-- What this task involves --
The answer must consist of every line from the entries below that contains the word "fractalNoise".

-- Stored items --
□ □ □

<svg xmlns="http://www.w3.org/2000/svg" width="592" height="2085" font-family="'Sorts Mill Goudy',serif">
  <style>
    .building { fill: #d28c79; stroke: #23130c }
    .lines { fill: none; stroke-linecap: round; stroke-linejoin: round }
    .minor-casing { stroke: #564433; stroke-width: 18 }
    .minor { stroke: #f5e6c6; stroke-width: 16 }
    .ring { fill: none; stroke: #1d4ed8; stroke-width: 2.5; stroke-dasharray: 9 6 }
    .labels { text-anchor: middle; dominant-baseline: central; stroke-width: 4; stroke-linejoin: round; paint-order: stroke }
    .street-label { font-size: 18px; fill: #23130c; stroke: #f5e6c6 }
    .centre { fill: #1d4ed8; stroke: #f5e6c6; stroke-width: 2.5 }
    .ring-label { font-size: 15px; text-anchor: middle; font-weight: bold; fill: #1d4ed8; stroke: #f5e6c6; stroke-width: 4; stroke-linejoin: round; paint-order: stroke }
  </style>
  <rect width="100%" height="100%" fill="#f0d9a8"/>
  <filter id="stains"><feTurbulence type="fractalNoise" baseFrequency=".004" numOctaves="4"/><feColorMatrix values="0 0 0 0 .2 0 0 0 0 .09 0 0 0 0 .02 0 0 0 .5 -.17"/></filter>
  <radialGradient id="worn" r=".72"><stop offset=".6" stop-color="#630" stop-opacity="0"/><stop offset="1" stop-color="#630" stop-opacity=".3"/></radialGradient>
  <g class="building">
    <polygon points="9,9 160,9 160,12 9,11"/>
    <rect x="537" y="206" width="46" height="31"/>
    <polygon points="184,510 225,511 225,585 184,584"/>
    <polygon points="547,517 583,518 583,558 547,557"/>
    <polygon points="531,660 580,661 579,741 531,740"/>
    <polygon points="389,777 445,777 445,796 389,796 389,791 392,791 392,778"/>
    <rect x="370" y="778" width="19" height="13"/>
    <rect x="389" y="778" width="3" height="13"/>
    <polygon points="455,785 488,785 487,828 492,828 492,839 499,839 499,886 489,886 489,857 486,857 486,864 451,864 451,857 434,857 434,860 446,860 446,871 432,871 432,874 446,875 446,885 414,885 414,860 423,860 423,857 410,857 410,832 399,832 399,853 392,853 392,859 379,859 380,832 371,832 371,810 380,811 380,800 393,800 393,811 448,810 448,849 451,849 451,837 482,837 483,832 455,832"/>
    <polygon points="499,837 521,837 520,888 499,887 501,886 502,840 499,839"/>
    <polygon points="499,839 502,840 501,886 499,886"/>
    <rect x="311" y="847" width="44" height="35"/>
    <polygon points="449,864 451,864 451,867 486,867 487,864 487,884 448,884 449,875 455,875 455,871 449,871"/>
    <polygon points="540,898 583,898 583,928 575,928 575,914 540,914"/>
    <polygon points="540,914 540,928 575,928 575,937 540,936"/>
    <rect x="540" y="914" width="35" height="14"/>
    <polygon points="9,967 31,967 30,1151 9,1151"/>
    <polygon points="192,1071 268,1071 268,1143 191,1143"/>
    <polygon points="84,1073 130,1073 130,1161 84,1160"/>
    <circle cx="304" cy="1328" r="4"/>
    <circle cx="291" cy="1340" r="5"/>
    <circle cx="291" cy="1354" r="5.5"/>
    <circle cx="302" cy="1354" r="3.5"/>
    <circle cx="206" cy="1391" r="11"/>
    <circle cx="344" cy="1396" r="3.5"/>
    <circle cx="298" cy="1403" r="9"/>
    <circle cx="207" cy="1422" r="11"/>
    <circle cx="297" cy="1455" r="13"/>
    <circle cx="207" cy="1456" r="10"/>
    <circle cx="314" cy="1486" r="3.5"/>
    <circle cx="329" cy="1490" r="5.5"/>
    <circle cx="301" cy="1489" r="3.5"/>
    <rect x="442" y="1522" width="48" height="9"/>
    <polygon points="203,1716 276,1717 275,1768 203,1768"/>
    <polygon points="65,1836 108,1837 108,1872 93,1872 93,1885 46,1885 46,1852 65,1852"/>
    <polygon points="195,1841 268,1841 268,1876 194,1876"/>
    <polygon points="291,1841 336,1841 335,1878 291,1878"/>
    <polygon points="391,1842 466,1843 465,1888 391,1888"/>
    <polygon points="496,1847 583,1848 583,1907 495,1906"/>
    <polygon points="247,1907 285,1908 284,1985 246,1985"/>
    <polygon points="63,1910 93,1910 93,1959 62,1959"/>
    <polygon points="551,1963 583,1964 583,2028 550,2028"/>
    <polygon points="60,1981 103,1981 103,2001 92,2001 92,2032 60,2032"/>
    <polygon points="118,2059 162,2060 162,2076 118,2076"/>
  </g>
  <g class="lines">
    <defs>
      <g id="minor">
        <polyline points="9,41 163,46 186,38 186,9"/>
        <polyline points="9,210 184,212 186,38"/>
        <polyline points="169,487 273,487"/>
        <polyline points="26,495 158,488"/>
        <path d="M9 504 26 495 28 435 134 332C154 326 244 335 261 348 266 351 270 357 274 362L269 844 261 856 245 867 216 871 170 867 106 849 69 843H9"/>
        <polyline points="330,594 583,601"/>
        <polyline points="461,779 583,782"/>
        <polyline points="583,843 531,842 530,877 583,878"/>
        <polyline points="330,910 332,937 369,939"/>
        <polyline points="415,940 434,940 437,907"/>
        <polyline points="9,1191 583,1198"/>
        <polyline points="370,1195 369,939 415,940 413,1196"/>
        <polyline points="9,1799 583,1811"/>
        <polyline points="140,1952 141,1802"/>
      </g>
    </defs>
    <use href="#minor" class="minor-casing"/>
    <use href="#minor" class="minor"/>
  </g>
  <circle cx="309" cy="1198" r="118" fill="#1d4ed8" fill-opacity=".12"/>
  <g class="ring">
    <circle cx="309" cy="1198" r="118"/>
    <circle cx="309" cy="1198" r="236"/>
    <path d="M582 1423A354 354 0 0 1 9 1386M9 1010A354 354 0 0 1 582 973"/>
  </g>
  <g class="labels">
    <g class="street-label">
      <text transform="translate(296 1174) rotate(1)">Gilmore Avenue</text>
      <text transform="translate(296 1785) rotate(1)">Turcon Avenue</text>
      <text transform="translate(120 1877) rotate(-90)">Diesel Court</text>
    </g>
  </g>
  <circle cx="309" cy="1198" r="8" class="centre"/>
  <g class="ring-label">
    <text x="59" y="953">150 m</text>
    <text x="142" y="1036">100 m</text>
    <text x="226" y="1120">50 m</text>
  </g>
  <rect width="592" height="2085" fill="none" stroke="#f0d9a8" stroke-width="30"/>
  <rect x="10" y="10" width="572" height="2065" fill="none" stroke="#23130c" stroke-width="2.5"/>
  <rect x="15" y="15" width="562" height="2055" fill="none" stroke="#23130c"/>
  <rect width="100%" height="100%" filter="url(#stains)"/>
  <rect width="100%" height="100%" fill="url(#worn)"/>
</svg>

□ □ □

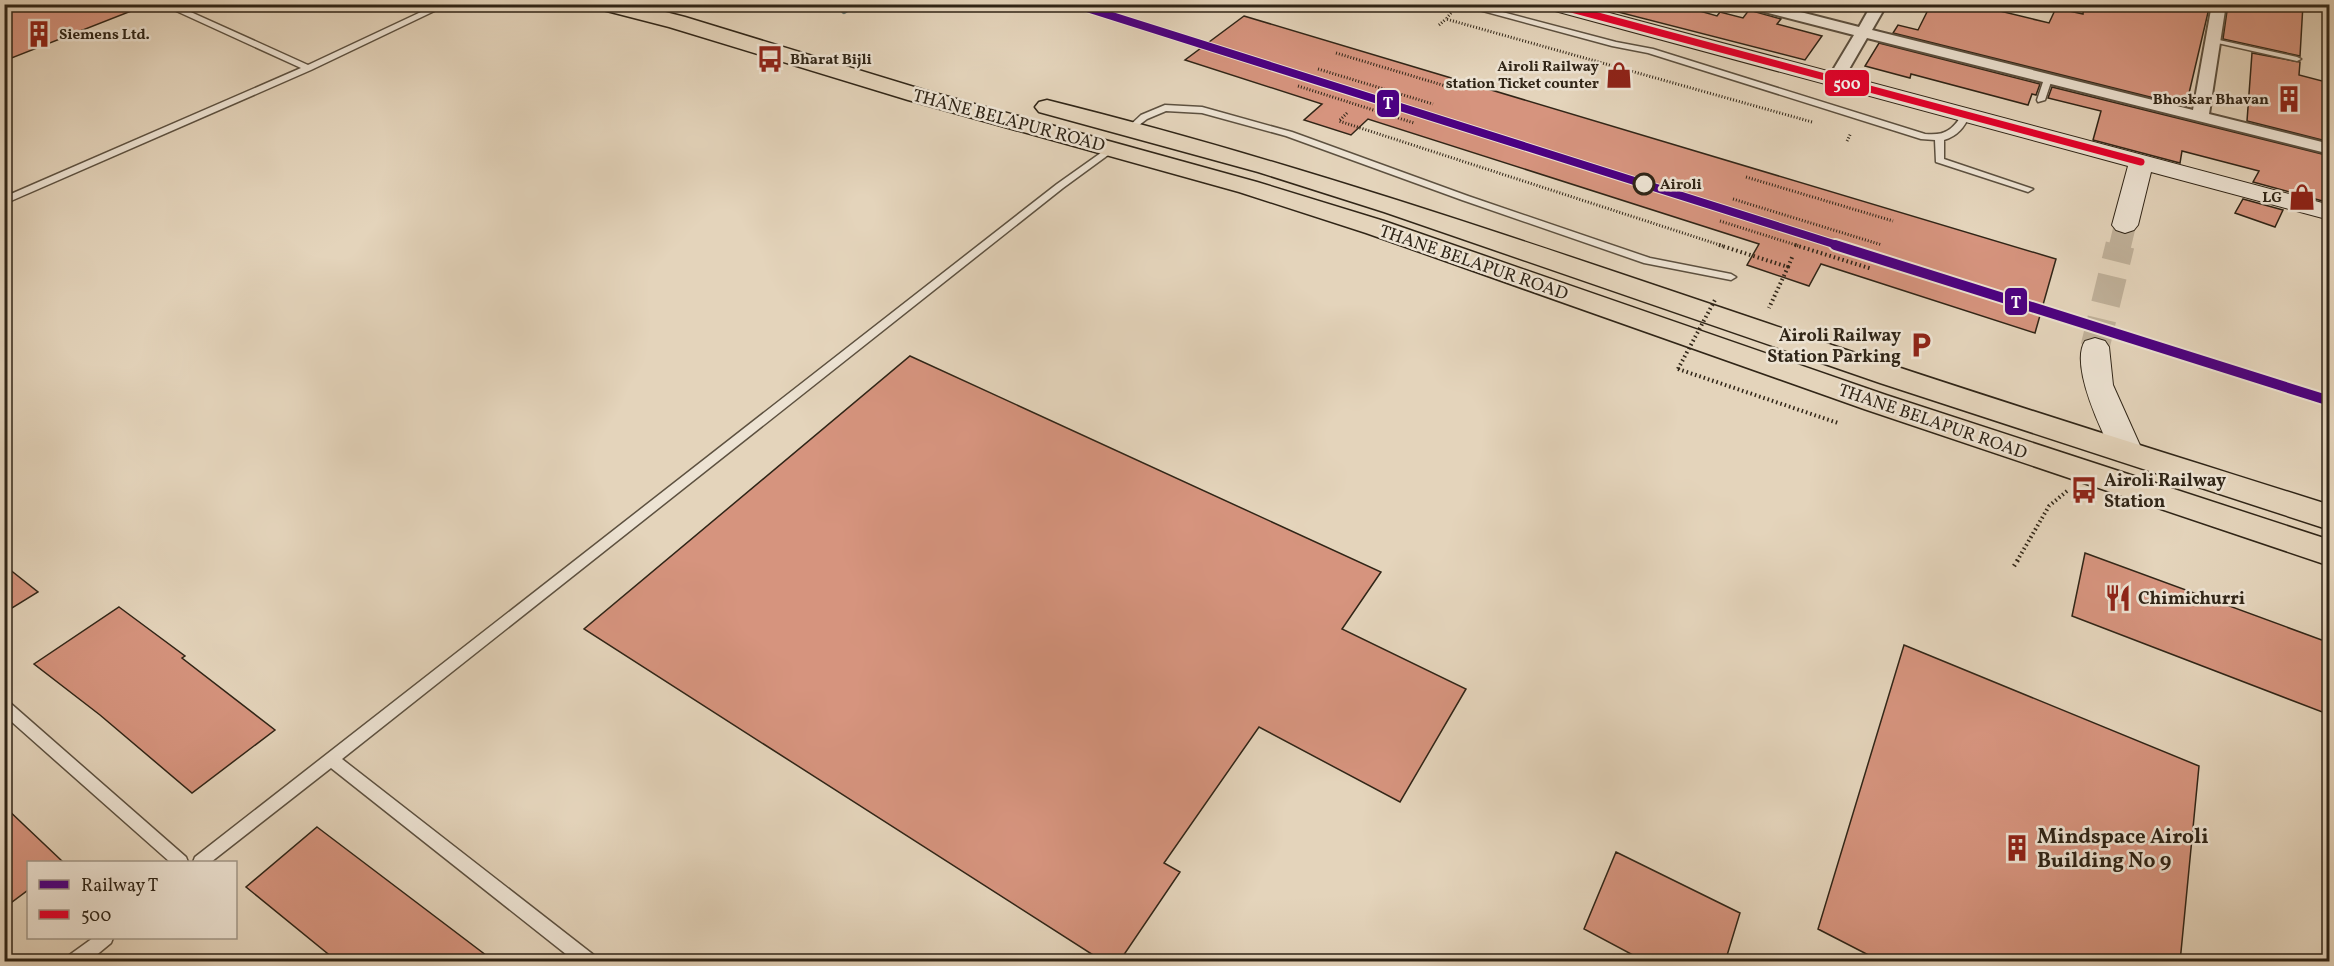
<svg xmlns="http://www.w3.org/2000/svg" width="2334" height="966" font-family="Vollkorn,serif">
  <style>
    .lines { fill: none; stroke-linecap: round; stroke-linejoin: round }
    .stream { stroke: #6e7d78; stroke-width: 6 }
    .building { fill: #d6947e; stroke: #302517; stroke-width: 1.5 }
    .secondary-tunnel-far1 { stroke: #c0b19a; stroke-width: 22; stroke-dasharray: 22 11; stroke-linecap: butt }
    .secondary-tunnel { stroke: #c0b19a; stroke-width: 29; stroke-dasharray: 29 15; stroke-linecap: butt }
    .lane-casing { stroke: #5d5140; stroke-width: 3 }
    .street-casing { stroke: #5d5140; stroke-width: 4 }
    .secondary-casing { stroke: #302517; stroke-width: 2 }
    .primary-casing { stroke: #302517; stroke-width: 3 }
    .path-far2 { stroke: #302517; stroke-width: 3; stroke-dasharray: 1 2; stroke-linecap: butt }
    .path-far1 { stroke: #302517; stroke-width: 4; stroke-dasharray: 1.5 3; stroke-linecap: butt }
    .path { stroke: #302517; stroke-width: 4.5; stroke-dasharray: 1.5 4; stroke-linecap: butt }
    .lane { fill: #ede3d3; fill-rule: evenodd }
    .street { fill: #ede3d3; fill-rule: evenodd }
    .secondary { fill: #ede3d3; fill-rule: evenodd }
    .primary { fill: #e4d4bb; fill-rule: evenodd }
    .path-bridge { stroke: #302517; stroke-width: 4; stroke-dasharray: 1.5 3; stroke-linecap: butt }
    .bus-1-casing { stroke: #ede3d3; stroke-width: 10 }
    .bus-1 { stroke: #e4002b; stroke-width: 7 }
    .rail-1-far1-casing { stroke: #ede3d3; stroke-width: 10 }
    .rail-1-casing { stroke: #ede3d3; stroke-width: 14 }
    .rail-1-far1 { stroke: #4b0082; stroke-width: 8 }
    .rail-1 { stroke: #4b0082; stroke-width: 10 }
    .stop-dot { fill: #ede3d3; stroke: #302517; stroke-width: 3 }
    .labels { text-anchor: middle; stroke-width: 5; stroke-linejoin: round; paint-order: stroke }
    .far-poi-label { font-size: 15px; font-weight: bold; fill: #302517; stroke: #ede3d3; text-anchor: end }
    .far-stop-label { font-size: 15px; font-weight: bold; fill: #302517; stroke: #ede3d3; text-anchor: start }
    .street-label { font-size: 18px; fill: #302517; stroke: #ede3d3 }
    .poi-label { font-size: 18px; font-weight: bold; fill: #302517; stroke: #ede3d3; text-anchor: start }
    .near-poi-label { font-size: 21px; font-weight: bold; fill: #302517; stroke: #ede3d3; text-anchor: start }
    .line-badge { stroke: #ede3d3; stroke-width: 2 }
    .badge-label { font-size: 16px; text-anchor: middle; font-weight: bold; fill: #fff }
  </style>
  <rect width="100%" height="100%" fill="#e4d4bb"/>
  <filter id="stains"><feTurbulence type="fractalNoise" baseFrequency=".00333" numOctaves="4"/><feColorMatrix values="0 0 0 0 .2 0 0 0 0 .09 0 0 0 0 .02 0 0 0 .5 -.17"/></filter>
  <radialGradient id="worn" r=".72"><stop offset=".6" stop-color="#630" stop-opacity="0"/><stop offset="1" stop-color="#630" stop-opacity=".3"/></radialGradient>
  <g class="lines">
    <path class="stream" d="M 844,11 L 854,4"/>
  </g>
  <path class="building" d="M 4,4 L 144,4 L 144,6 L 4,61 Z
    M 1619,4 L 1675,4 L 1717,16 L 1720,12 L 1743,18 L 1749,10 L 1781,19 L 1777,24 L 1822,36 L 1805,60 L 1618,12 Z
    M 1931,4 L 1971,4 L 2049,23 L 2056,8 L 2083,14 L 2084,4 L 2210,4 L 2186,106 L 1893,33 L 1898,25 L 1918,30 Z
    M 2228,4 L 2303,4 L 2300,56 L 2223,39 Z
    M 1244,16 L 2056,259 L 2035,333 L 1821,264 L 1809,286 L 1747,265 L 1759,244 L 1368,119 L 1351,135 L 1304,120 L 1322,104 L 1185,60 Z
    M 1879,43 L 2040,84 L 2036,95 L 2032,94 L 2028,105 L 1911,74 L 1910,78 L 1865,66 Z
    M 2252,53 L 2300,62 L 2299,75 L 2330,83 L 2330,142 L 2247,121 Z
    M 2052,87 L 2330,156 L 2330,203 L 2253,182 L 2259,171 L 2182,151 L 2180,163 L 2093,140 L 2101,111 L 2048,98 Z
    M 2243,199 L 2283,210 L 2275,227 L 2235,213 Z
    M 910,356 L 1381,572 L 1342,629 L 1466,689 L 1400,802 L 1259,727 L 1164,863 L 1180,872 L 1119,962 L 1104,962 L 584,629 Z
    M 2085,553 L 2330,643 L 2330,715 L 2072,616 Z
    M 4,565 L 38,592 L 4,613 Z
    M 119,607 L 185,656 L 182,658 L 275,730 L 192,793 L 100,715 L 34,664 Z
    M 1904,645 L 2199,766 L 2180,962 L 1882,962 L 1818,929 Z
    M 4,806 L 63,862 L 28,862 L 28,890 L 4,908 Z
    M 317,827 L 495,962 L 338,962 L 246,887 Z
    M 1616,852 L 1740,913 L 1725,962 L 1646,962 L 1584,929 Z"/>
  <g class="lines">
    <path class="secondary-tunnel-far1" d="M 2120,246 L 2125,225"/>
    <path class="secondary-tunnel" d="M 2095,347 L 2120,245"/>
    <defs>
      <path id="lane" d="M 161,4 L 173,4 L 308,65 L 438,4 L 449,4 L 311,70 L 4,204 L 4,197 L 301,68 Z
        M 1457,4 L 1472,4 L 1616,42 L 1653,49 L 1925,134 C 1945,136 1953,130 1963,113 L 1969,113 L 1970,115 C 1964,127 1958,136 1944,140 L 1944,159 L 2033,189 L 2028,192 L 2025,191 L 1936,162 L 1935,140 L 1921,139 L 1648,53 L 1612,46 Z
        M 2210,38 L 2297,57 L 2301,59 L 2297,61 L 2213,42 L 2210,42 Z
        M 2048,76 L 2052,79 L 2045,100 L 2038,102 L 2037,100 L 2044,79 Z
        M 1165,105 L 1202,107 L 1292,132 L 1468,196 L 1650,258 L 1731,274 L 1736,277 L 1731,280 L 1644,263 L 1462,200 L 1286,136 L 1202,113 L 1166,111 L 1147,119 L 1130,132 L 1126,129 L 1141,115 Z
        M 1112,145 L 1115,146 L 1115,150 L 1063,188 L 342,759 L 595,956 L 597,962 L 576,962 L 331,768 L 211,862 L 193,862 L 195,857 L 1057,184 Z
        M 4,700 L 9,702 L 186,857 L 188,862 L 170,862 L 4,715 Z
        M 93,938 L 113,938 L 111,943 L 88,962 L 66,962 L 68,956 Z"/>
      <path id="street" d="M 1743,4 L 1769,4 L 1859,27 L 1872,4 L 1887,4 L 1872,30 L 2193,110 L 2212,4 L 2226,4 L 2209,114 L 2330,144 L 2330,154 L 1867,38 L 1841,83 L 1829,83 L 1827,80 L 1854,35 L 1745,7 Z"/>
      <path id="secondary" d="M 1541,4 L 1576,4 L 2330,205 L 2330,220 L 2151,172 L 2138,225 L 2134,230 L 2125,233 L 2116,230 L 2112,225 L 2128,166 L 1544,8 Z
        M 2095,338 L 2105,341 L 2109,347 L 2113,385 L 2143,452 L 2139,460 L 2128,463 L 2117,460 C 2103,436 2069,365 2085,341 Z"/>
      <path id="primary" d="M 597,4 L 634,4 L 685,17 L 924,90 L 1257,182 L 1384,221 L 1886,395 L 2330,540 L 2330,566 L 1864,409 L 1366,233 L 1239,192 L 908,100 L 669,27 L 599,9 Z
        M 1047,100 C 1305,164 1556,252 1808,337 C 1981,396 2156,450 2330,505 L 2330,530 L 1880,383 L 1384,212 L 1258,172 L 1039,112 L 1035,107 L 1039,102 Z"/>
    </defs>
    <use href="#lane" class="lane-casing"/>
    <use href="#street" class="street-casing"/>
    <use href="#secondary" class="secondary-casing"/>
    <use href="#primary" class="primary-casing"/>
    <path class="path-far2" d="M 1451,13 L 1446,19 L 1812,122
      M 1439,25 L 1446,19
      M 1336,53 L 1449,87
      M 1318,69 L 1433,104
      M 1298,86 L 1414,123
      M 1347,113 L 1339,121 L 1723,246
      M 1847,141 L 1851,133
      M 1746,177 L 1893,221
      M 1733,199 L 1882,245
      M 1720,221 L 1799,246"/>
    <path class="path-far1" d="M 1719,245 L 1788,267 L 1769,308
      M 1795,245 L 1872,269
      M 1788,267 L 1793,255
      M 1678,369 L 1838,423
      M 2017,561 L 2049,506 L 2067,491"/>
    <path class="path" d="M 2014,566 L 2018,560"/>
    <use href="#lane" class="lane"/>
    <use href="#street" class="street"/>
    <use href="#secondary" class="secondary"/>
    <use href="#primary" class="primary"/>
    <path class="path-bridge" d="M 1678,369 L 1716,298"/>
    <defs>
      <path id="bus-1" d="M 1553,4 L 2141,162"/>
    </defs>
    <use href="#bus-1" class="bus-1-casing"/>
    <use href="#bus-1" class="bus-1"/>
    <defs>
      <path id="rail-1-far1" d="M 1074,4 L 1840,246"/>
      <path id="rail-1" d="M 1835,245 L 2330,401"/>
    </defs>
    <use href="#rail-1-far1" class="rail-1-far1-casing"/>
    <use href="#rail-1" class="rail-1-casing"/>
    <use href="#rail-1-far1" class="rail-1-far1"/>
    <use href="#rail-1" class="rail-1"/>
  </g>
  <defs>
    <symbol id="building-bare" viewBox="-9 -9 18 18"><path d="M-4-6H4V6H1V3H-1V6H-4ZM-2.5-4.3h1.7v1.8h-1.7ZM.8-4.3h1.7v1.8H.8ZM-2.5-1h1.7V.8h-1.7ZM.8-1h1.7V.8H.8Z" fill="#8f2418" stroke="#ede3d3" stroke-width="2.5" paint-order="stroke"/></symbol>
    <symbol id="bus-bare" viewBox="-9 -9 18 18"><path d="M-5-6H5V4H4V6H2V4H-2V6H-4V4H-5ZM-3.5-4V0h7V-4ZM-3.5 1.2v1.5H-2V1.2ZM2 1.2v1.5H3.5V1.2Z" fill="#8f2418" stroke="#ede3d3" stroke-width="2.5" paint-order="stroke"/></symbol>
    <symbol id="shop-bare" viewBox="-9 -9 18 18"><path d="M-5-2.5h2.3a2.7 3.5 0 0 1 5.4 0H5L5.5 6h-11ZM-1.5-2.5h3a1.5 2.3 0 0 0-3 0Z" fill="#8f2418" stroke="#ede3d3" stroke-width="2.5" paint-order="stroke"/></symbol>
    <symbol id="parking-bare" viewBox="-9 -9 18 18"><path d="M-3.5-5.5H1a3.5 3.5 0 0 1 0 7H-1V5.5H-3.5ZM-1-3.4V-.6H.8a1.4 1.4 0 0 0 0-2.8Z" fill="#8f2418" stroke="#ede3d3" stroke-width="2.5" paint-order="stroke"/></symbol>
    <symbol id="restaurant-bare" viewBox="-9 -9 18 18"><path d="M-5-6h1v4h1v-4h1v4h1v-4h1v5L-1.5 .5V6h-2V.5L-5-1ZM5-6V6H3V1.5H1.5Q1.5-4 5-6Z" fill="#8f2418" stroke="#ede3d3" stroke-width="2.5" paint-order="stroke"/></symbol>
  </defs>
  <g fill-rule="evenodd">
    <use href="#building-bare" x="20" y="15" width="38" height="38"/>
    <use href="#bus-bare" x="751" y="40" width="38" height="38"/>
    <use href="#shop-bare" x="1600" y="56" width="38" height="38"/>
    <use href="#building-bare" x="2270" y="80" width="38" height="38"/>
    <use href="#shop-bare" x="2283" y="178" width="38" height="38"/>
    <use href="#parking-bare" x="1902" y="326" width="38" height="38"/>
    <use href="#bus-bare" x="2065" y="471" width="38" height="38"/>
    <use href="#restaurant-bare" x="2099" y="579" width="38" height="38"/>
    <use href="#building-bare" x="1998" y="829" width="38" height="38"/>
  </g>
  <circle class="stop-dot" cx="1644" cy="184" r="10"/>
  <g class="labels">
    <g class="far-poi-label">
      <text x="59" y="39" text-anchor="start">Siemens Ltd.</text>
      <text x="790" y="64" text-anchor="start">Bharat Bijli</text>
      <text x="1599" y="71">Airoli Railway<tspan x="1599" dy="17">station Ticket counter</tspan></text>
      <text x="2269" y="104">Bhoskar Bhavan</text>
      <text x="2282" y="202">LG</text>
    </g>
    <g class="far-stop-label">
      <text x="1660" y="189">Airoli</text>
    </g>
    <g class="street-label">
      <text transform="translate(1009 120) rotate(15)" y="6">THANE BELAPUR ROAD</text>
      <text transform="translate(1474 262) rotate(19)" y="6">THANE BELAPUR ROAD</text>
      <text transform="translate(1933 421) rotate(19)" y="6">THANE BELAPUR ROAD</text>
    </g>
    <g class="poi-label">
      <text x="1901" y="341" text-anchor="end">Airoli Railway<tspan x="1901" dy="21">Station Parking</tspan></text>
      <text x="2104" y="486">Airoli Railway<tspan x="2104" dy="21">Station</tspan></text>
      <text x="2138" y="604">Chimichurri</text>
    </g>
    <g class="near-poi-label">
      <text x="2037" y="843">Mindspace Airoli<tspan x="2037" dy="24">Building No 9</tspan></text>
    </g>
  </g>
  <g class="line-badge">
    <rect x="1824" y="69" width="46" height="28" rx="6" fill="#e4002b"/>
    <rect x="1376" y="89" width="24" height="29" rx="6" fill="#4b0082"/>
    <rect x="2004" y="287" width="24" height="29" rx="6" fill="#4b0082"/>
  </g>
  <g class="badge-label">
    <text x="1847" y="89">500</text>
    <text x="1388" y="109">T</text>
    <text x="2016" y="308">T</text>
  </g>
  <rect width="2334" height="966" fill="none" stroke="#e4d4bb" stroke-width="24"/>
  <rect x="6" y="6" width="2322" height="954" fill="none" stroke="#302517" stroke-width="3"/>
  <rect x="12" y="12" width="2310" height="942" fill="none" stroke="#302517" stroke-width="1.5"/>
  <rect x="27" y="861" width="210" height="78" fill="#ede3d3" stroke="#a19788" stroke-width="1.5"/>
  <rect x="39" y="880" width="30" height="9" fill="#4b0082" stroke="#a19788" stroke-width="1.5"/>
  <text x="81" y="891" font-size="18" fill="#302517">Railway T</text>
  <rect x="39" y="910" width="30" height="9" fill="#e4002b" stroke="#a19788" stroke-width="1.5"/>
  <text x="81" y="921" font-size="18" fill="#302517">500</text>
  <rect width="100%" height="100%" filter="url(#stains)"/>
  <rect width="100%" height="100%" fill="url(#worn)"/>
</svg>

□ □ □

-- Written reply --
  <filter id="stains"><feTurbulence type="fractalNoise" baseFrequency=".004" numOctaves="4"/><feColorMatrix values="0 0 0 0 .2 0 0 0 0 .09 0 0 0 0 .02 0 0 0 .5 -.17"/></filter>
  <filter id="stains"><feTurbulence type="fractalNoise" baseFrequency=".00333" numOctaves="4"/><feColorMatrix values="0 0 0 0 .2 0 0 0 0 .09 0 0 0 0 .02 0 0 0 .5 -.17"/></filter>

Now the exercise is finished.